■ About this exercise
Your output should match the listing below word for word, without any images.

■ Supplied material
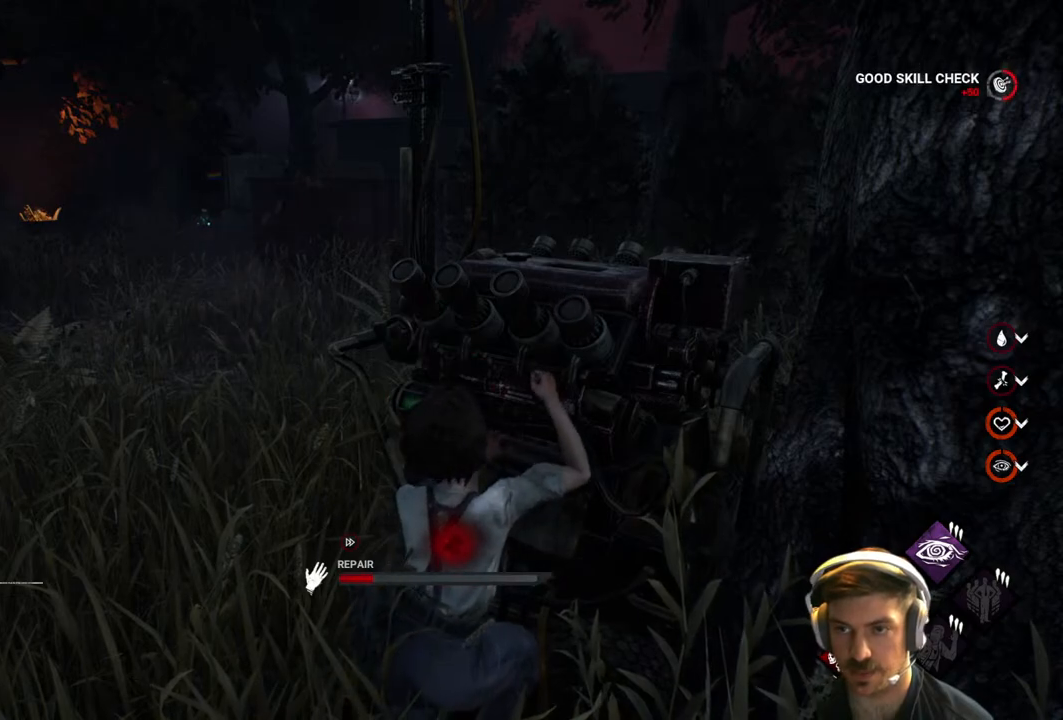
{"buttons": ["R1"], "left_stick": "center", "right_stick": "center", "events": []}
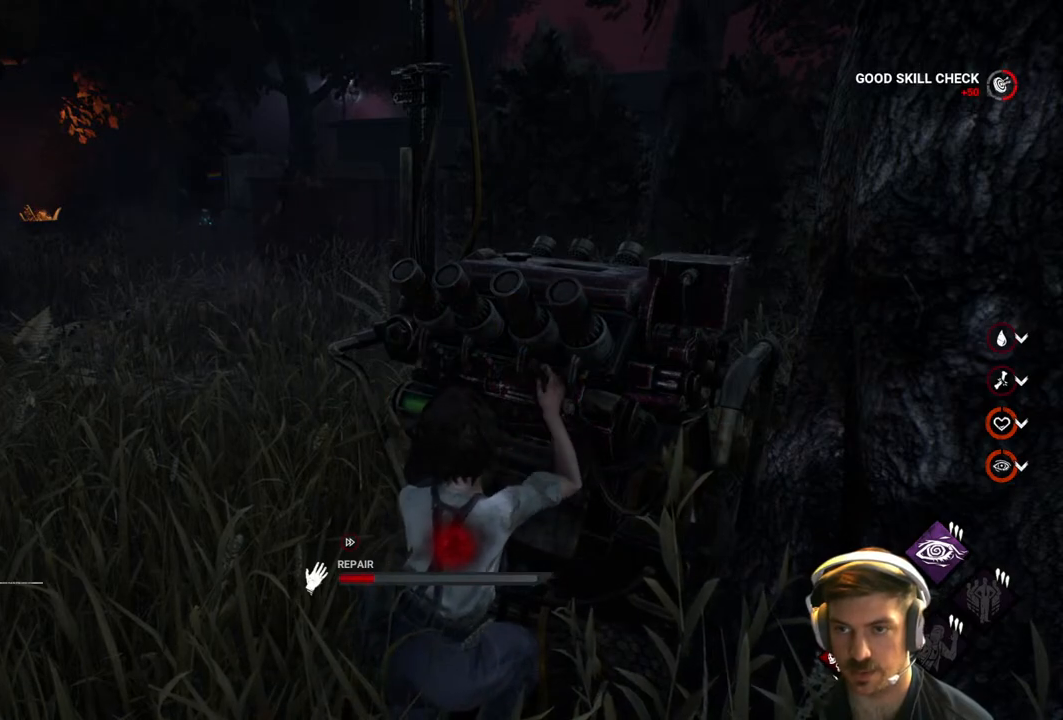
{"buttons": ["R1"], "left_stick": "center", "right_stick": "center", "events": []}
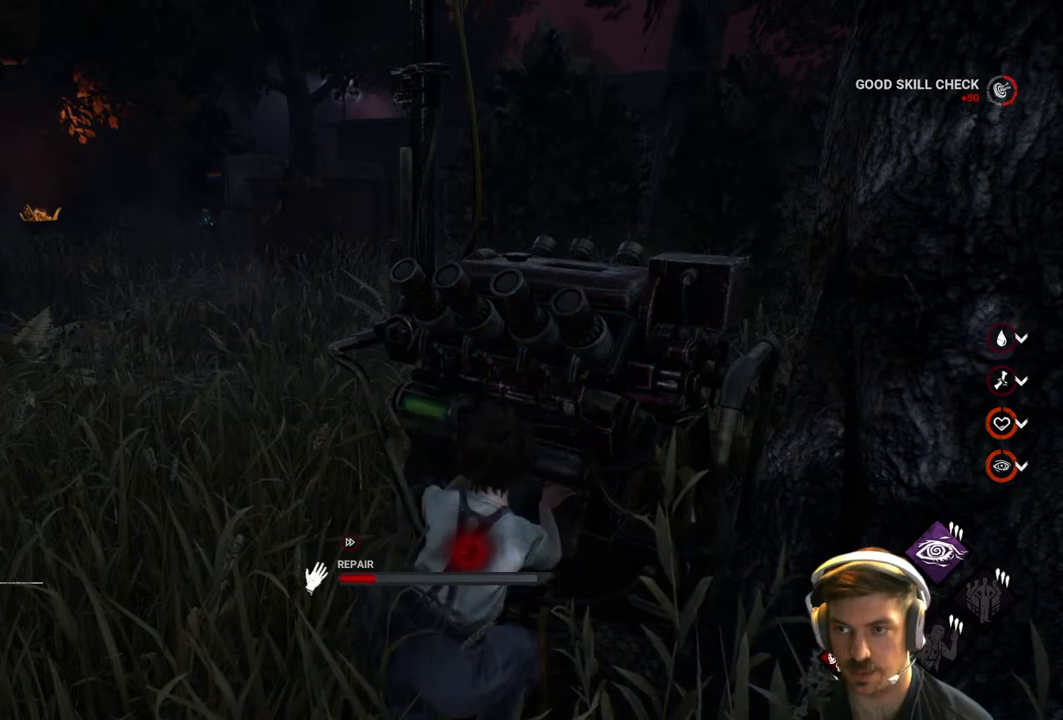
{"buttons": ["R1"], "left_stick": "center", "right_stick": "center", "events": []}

■ Result of this exercise
{"buttons": ["R1"], "left_stick": "center", "right_stick": "center", "events": []}
{"buttons": ["R1"], "left_stick": "center", "right_stick": "center", "events": []}
{"buttons": ["R1"], "left_stick": "center", "right_stick": "center", "events": []}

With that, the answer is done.